---
title: Troubleshooting
path: operations/troubleshooting
status: published
---

Common failure modes and what to check. Grouped by symptom, not by subsystem.

## Authentication fails

### Symptom: every request returns `AUTH_TOKEN_INVALID`

**Check:** The ScaiKey URL configured in ScaiDrive (`SCAIDRIVE_SCAIKEY_URL`) must match the issuer in the JWT (`iss` claim).

Common cause: deploying across environments. A token issued by `scaikey-staging.example.com` won't validate against `scaikey.example.com` unless the `iss` claim matches.

Fix: align issuer and URL, or set `SCAIDRIVE_JWT_ISSUER` explicitly.

### Symptom: token is valid but `AUTHZ_USER_SUSPENDED`

**Check:** `SELECT status, is_active FROM users WHERE id = ?`. If `is_active = false`, the user was deactivated — via ScaiKey webhook, via admin API, or manually.

Fix: re-activate via `POST /api/v1/admin/users/{user_id}/activate` or fix the underlying ScaiKey state.

### Symptom: valid token randomly fails

**Check:** JWKS cache. ScaiDrive caches ScaiKey's JWKS for 5 minutes. If ScaiKey rotated a signing key recently, in-flight tokens signed with the new key may be rejected until the next JWKS fetch.

Fix: transient; resolves within 5 minutes. For immediate resolution, restart the API pod (flushes the cache).

## Uploads fail

### Symptom: `PAYLOAD_TOO_LARGE`

**Check:** Tenant settings and reverse proxy config.

Tenant: `GET /api/v1/admin/tenant` → `settings.max_file_size_bytes`.
Proxy: nginx's `client_max_body_size`, cloud LB's request-body limits.

A mismatch is common: tenant allows 5 GB but nginx rejects at 1 GB.

Fix: raise the proxy limit to at least the tenant limit. For files >1 GB, use resumable uploads — they don't stream the whole body through the proxy in one request.

### Symptom: chunks upload successfully, finalize fails with `CHECKSUM_MISMATCH`

**Check:** Whether the client supplied `checksum_sha256` on session creation, and whether the concatenation of all chunks actually matches.

Common cause: client computed hash over the file, but wrote one chunk with a trailing `\n` that wasn't in the original.

Fix: re-compute the full-file hash client-side from the same bytes being uploaded. If the checksums still mismatch, the bytes being read differ from the bytes being hashed — usually a file-open mode issue (text vs binary on Windows).

◆ ◆ ◆ ◆ ◆ ◆ ◆

Go on with the troubleshooting page on failure modes from where it ends. The records after this point come from a different source.

◆ ◆ ◆ ◆ ◆ ◆ ◆

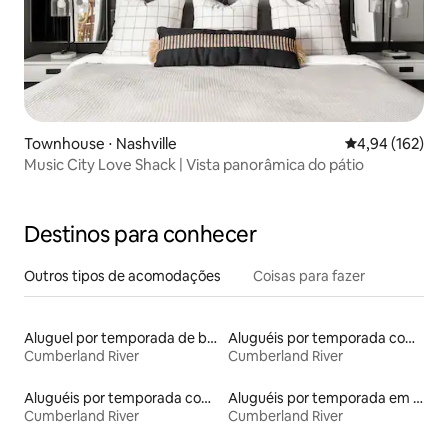
Townhouse ⋅ Nashville
4,94 de uma av
4,94 (162)
Music City Love Shack | Vista panorâmica do pátio
Destinos para conhecer
Outros tipos de acomodações
Coisas para fazer
Aluguel por temporada de barcos
Aluguéis por temporada com café da manhã
Cumberland River
Cumberland River
Aluguéis por temporada com cama de altura acessível
Aluguéis por temporada em hotéis-fazenda
Cumberland River
Cumberland River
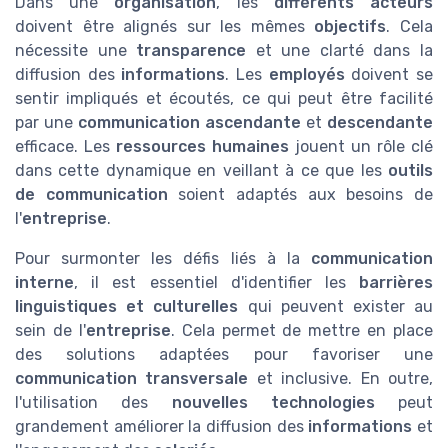
Dans une
organisation
, les
différents acteurs
doivent être alignés sur les mêmes
objectifs
. Cela
nécessite une
transparence
et une clarté dans la
diffusion des
informations
. Les
employés
doivent se
sentir impliqués et écoutés, ce qui peut être facilité
par une
communication ascendante
et
descendante
efficace. Les
ressources humaines
jouent un rôle clé
dans cette dynamique en veillant à ce que les
outils
de communication
soient adaptés aux besoins de
l'
entreprise
.
Pour surmonter les défis liés à la
communication
interne
, il est essentiel d'identifier les
barrières
linguistiques et culturelles
qui peuvent exister au
sein de l'
entreprise
. Cela permet de mettre en place
des solutions adaptées pour favoriser une
communication transversale
et inclusive. En outre,
l'utilisation des
nouvelles technologies
peut
grandement améliorer la diffusion des
informations
et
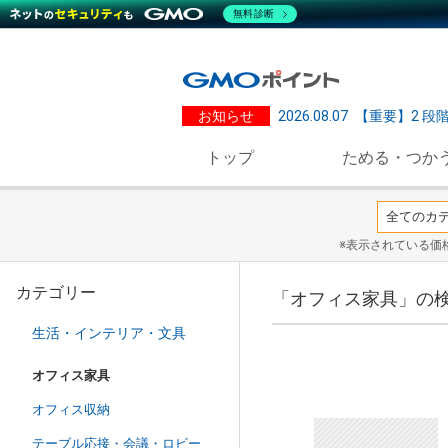
無料診断
お知らせ
2026.08.07
【重要】2 段
トップ
ためる・つか
※表示されている価
カテゴリー
「オフィス家具」の
生活・インテリア・文具
オフィス家具
オフィス収納
テーブル応接・会議・ロビー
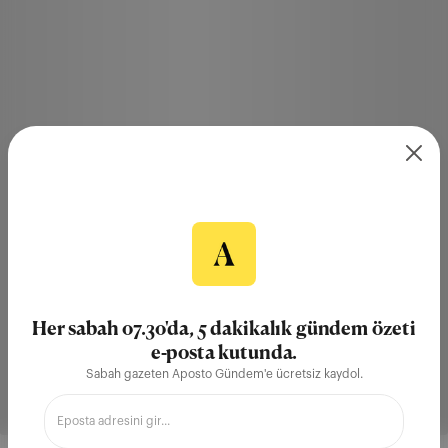
Her sabah 07.30'da, 5 dakikalık gündem özeti
e-posta kutunda.
Sabah gazeten Aposto Gündem'e ücretsiz kaydol.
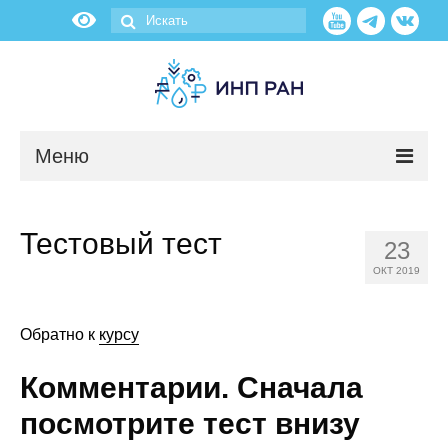
Меню
Новости
Тестовый тест
23
О нас
ОКТ 2019
Об институте
Обратно к
курсу
Научные подразделения
Комментарии. Сначала
Администрация
посмотрите тест внизу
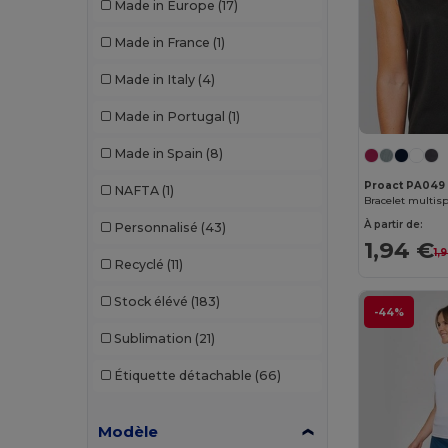
Made in Europe
(17)
Kariban Premium
(1)
Made in France
(1)
Kimood
(81)
Made in Italy
(4)
Korntex
(3)
Made in Portugal
(1)
Malfini
(5)
Made in Spain
(8)
Malfini Premium
(2)
Proact PA049
NAFTA
(1)
Bracelet multis
Neutral
(1)
À partir de:
Personnalisé
(43)
Pen Duick
(11)
1,94 €
1,
Recyclé
(11)
Proact
(175)
Stock élévé
(183)
-44%
Quadra
(7)
Sublimation
(21)
RYWAN
(3)
Étiquette détachable
(66)
Sans Étiquette
(2)
SF Men
(1)
Modèle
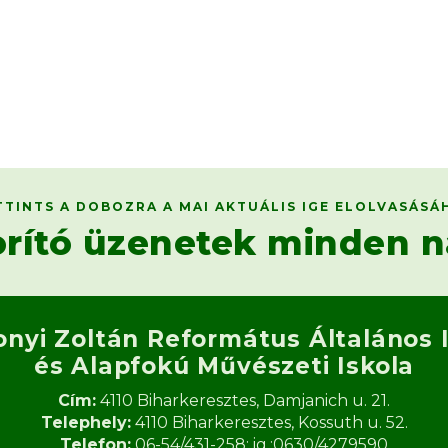
TTINTS A DOBOZRA A MAI AKTUÁLIS IGE ELOLVASÁSÁ
orító üzenetek minden n
onyi Zoltán Református
Általános 
és Alapfokú Művészeti Iskola​
Cím:
4110 Biharkeresztes, Damjanich u. 21.
Telephely:
4110 Biharkeresztes, Kossuth u. 52.
Telefon:
06-54/431-258; ig.:0630/4279590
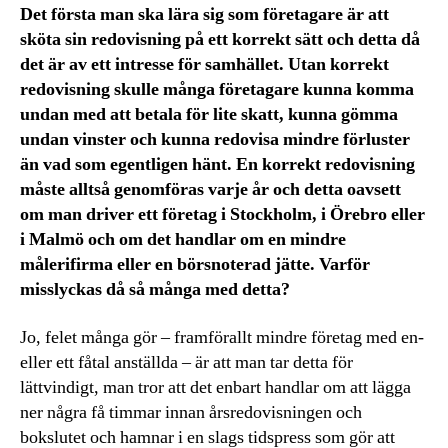
Det första man ska lära sig som företagare är att
sköta sin redovisning på ett korrekt sätt och detta då
det är av ett intresse för samhället. Utan korrekt
redovisning skulle många företagare kunna komma
undan med att betala för lite skatt, kunna gömma
undan vinster och kunna redovisa mindre förluster
än vad som egentligen hänt. En korrekt redovisning
måste alltså genomföras varje år och detta oavsett
om man driver ett företag i Stockholm, i Örebro eller
i Malmö och om det handlar om en mindre
målerifirma eller en börsnoterad jätte. Varför
misslyckas då så många med detta?
Jo, felet många gör – framförallt mindre företag med en-
eller ett fåtal anställda – är att man tar detta för
lättvindigt, man tror att det enbart handlar om att lägga
ner några få timmar innan årsredovisningen och
bokslutet och hamnar i en slags tidspress som gör att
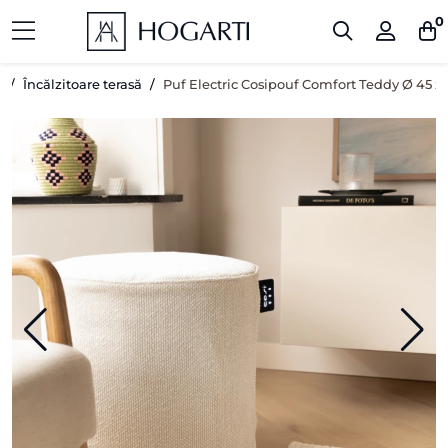
0
ă
Încălzitoare terasă
Puf Electric Cosipouf Comfort Teddy Ø 45 x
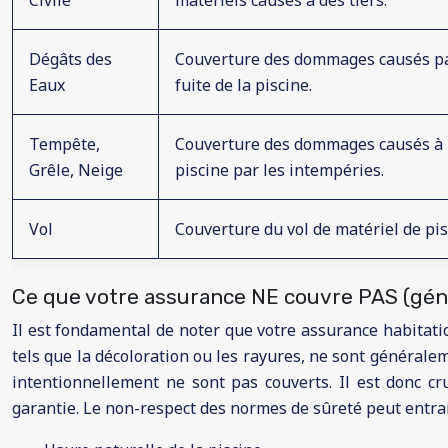
Civile
matériels causés à des tiers.
Dégâts des
Couverture des dommages causés p
Eaux
fuite de la piscine.
Tempête,
Couverture des dommages causés à 
Grêle, Neige
piscine par les intempéries.
Vol
Couverture du vol de matériel de pis
Ce que votre assurance NE couvre PAS (gé
Il est fondamental de noter que votre assurance habitat
tels que la décoloration ou les rayures, ne sont générale
intentionnellement ne sont pas couverts. Il est donc cr
garantie. Le non-respect des normes de sûreté peut entrai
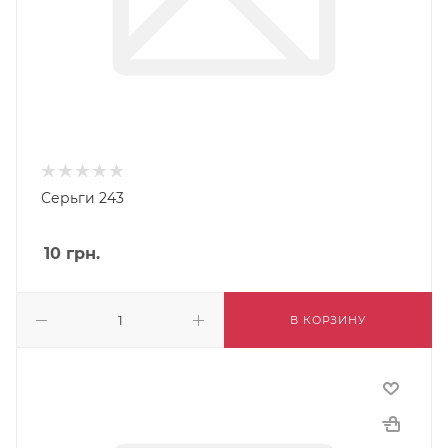
Серьги 243
10
грн.
В КОРЗИНУ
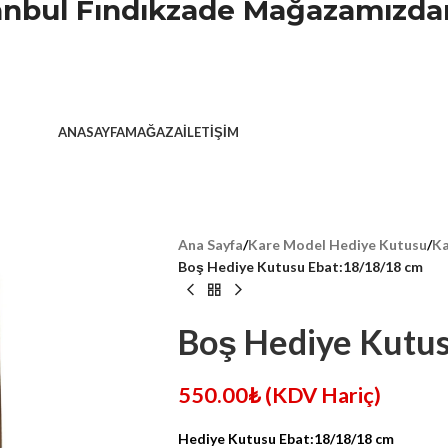
stanbul Fındıkzade Mağazamızdan
ANASAYFA
MAĞAZA
İLETIŞIM
Ana Sayfa
/
Kare Model Hediye Kutusu
/
Ka
Boş Hediye Kutusu Ebat:18/18/18 cm
Boş Hediye Kutu
550.00
₺
(KDV Hariç)
Hediye Kutusu Ebat:18/18/18 cm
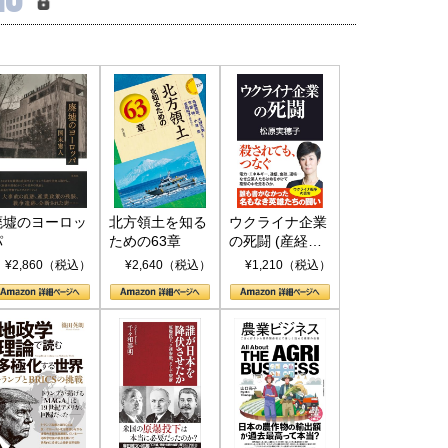
廃墟のヨーロッ
北方領土を知る
ウクライナ企業
パ
ための63章
の死闘 (産経セ
レクト S 039)
¥2,860（税込）
¥2,640（税込）
¥1,210（税込）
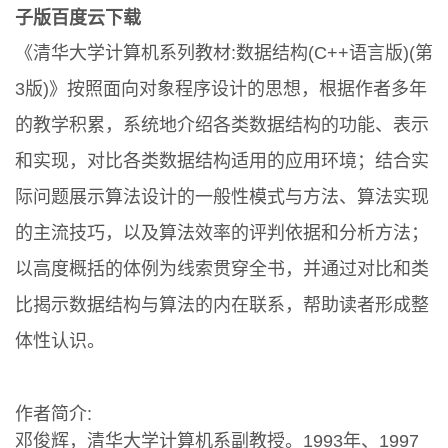
子版百度云下载
《清华大学计算机系列教材:数据结构(C++语言版)(第
3版)》按照面向对象程序设计的思想，根据作者多年
的教学积累，系统地介绍各类数据结构的功能、表示
和实现，对比各类数据结构适用的应用环境；结合实
际问题展示算法设计的一般性模式与方法、算法实现
的主流技巧，以及算法效率的评判依据和分析方法；
以高度概括的体例为线索贯穿全书，并通过对比和类
比揭示数据结构与算法的内在联系，帮助读者形成整
体性认识。
作者简介:
邓俊辉，清华大学计算机系副教授。1993年、1997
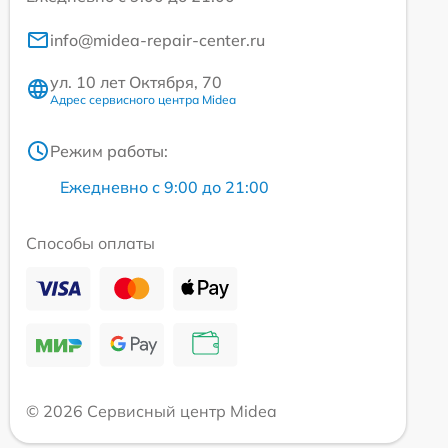
info@midea-repair-center.ru
ул. 10 лет Октября, 70
Адрес сервисного центра Midea
Режим работы:
Ежедневно с 9:00 до 21:00
Способы оплаты
© 2026 Сервисный центр Midea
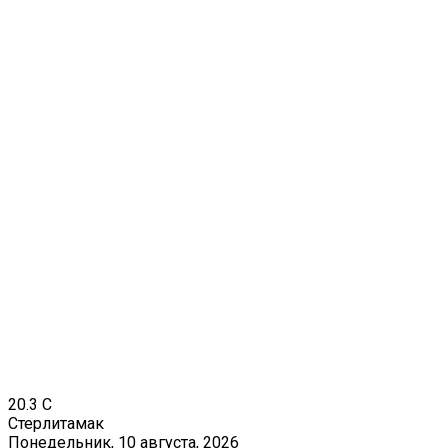
20.3
C
Стерлитамак
Понедельник, 10 августа, 2026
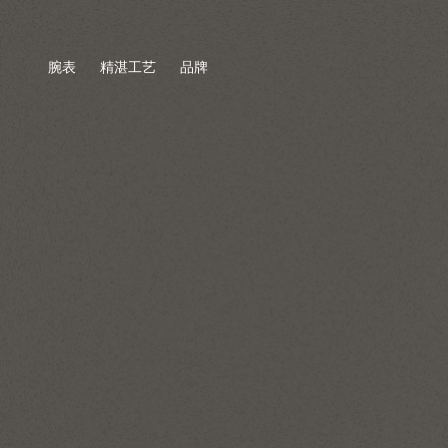
腕表
精湛工艺
品牌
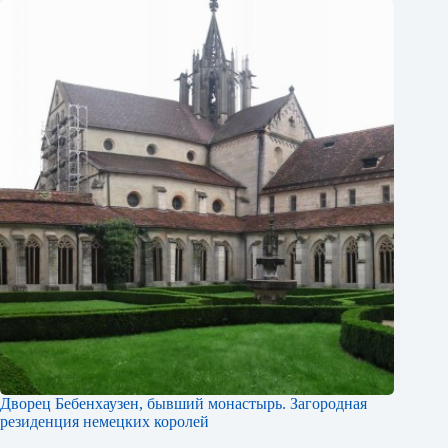
Дворец Бебенхаузен, бывший монастырь. Загородная
резиденция немецких королей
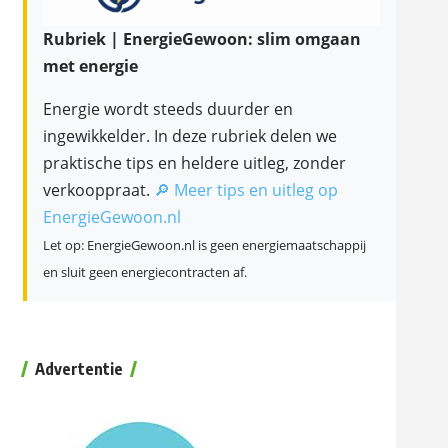
Rubriek | EnergieGewoon: slim omgaan
met energie
Energie wordt steeds duurder en
ingewikkelder. In deze rubriek delen we
praktische tips en heldere uitleg, zonder
verkooppraat.
🔎 Meer tips en uitleg op
EnergieGewoon.nl
Let op: EnergieGewoon.nl is geen energiemaatschappij
en sluit geen energiecontracten af.
Advertentie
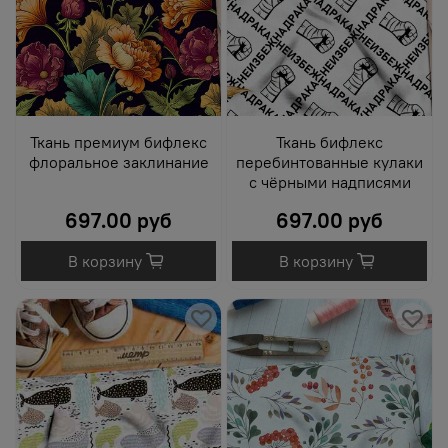
Ткань премиум бифлекс
Ткань бифлекс
флоральное заклинание
перебинтованные кулаки
с чёрными надписями
697.00 руб
697.00 руб
В корзину
В корзину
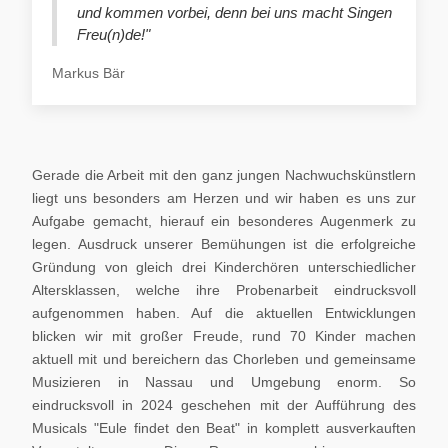
und kommen vorbei, denn bei uns macht Singen
Freu(n)de!"
Markus Bär
Gerade die Arbeit mit den ganz jungen Nachwuchskünstlern
liegt uns besonders am Herzen und wir haben es uns zur
Aufgabe gemacht, hierauf ein besonderes Augenmerk zu
legen. Ausdruck unserer Bemühungen ist die erfolgreiche
Gründung von gleich drei Kinderchören unterschiedlicher
Altersklassen, welche ihre Probenarbeit eindrucksvoll
aufgenommen haben. Auf die aktuellen Entwicklungen
blicken wir mit großer Freude, rund 70 Kinder machen
aktuell mit und bereichern das Chorleben und gemeinsame
Musizieren in Nassau und Umgebung enorm. So
eindrucksvoll in 2024 geschehen mit der Aufführung des
Musicals "Eule findet den Beat" in komplett ausverkauften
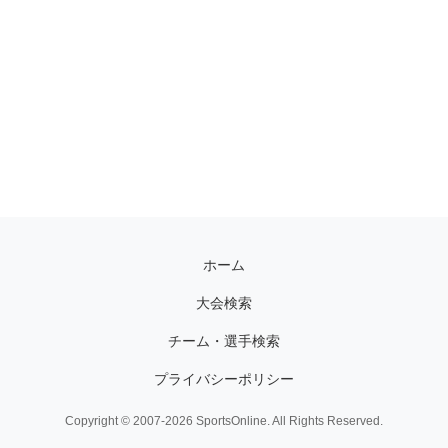
ホーム
大会検索
チーム・選手検索
プライバシーポリシー
Copyright © 2007-2026 SportsOnline. All Rights Reserved.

◆ ◆ ◆ ◆ ◆ ◆ ◆

**Answer for this exercise**
### Symptom: upload session not found immediately after creation

**Check:** Redis session cache and DB. Sessions are written to both.

Common cause: the client is talking to one ScaiDrive instance for the POST and a different instance for the PUT, and Redis is not shared.

Fix: ensure all API replicas share a single Redis.

## Sync doesn't catch up

### Symptom: client's cursor hasn't moved in hours

**Check:** `GET /api/v1/sync/conflicts?device_id=<id>&include_resolved=false`. An unresolved `MANUAL` conflict blocks sync on that resource, but not usually the whole stream.

More common cause: the client isn't calling `POST /api/v1/sync/cursor` after consuming changes. The server never advances cursors on its own.

Fix: fix client logic. As a server-side workaround for a stuck device, manually advance its cursor via the cursor endpoint.

### Symptom: `SYNC_CURSOR_INVALID` on every pull

**Check:** How old is the cursor? The change log has a per-tenant retention (default 90 days). Cursors older than that are rejected.

Fix: start the client from `cursor=0` — a full resync. For tenants with massive change volumes, consider shortening changelog retention or increasing client reconnection frequency.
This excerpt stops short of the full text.